Margot y Elisa, 30 años y 20 días: Cuidaba a una niña y la despidieron al ser madre

Margot tiene un hijo de 12 años y no se veía con fuerzas para afrontar una nueva maternidad. Sin embargo, se quedó embarazada por segunda vez y decidió seguir adelante. Lo peor ha llegado ahora. «Trabajaba en una casa cuidando al hijo de una mujer, pero cuando he tenido a mi hija ya me ha dicho que había encontrado a otra persona, más joven, que me sustituye». Ella esperaba que la dejara trabajar con su pequeña, pero no como afirma «no ha sido así».

Ohuagila y Aarón, 30 años y 2 meses: «Volví con mi maltratador y me quedé embarazada»

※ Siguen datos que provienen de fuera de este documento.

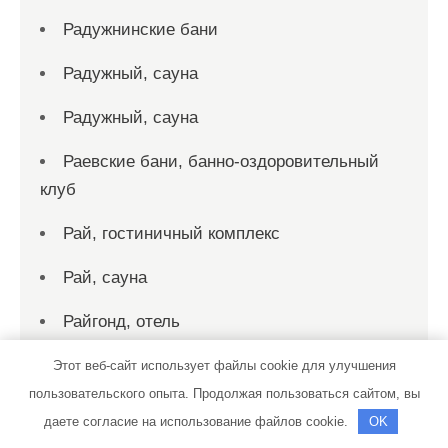
Радужнинские бани
Радужный, сауна
Радужный, сауна
Раевские бани, банно-оздоровительный
клуб
Рай, гостиничный комплекс
Рай, сауна
Райгонд, отель
Регион
Этот веб-сайт использует файлы cookie для улучшения
пользовательского опыта. Продолжая пользоваться сайтом, вы
Реклама и Контакты
даете согласие на использование файлов cookie.
OK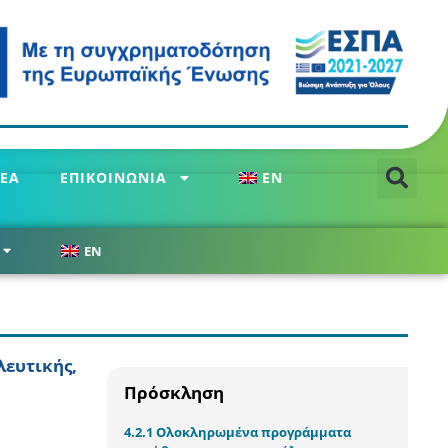
ΕΑ
ΕΠΙΚΟΙΝΩΝΙΑ
EN
EN
ευτικής,
Πρόσκληση
4.2.1 Ολοκληρωμένα προγράμματα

La situación en casa de Ohuagila era insostenible. Casada con dos niños y aguantando malos tratos durante varios años decidió separarse, «pero no pude sacarles adelante porque no tenía trabajo y tuve que volver con mi maltratador. Al poco tiempo me quedé embarazada», dice entre sollozos. Sabía que no podía seguir con él, pero sus padres le dieron la espalda y en Asuntos Sociales no la ayudaban. «Sin el apoyo de Red Madre no podría haberle sacado adelante».